[Collected data entries]
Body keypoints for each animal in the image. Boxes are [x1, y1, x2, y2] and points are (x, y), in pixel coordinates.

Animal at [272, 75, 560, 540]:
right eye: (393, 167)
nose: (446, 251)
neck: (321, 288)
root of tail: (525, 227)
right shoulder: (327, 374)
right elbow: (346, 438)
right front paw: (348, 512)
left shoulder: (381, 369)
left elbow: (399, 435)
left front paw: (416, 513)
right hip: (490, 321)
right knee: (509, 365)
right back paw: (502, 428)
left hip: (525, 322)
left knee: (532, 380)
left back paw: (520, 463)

--

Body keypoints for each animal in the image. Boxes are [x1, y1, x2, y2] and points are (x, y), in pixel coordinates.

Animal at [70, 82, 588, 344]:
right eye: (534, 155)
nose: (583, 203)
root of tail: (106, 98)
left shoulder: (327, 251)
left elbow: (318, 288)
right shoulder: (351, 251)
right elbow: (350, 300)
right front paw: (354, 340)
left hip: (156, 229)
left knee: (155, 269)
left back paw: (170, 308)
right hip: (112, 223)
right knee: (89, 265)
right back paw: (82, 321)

● WHAT YOU SHOULD DO
Please copy the lines above from the line with "left elbow: (318, 288)" up to and including the line with "right back paw: (82, 321)", exactly as written and with nothing else.

● EXERCISE RESPONSE
left elbow: (318, 288)
right shoulder: (351, 251)
right elbow: (350, 300)
right front paw: (354, 340)
left hip: (156, 229)
left knee: (155, 269)
left back paw: (170, 308)
right hip: (112, 223)
right knee: (89, 265)
right back paw: (82, 321)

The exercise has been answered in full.